DOCUMENT EXTRACT »
--------------------------------------------------

The trail of destruction
Goa may be lost forever to the insatiable greed of mining giants and developers Hartman De Souza
It is likely that a crested serpent eagle flying at its highest can see the whole of Goa — a little more than a hundred kilometres from the north to the south at its longest, and some forty or so from the east to the west at its widest — with just one of its eyes. It is actually the easiest thing in the world to circle Goa, although one should attempt this only on a Sunday — given the chaos and congestion that prevails on its roads anytime between 8 a.m. and 7 p.m. on other days of the week. I made that journey four times while writing these chronicles, thinking that I needed to see Goa the way a crested serpent eagle would.
You could begin like me, with an early breakfast at the local chai shop in Gaundongrem, close to Goa’s southern borders and the rivers Galgibaga and Talpona, dipping bits of crusty village bread into a bowl of spicy coconut gravy with soft diced potatoes and peas swimming in it. If the meal is had during the rains, the prized wild mushrooms picked from the surrounding hills will find their way into the curry. Breakfast is just a stone’s throw away from the temple of Mallikarjun, and Gaundongrem is the last village as the ribs of the ghats slowly unravel eastwards. The road then climbs past the entrance to the Cotigao Wildlife Sanctuary, snaking its way through several valleys, each delightful, beautiful.

--------------------------------------------------

DATA »
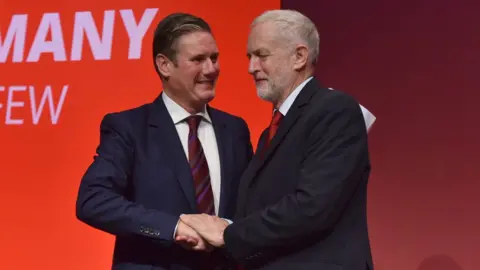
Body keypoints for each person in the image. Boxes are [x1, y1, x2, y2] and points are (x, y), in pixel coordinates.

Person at [179, 9, 375, 270]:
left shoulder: (335, 109)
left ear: (299, 57)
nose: (251, 67)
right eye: (250, 57)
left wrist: (228, 234)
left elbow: (312, 207)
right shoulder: (270, 132)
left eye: (261, 55)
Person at [75, 12, 253, 270]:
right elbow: (93, 201)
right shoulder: (129, 128)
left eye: (214, 58)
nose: (211, 69)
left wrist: (232, 230)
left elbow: (251, 207)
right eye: (198, 59)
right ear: (164, 65)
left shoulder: (235, 129)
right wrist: (174, 227)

--------------------------------------------------

WHAT YOU HAVE TO DO » Reproduce the Goa passage word for word, starting at "You could begin" and ending at "each delightful, beautiful.". The listing is separate material and does not belong to the Goa passage.

RESULT FOR THIS EXERCISE »
You could begin like me, with an early breakfast at the local chai shop in Gaundongrem, close to Goa’s southern borders and the rivers Galgibaga and Talpona, dipping bits of crusty village bread into a bowl of spicy coconut gravy with soft diced potatoes and peas swimming in it. If the meal is had during the rains, the prized wild mushrooms picked from the surrounding hills will find their way into the curry. Breakfast is just a stone’s throw away from the temple of Mallikarjun, and Gaundongrem is the last village as the ribs of the ghats slowly unravel eastwards. The road then climbs past the entrance to the Cotigao Wildlife Sanctuary, snaking its way through several valleys, each delightful, beautiful.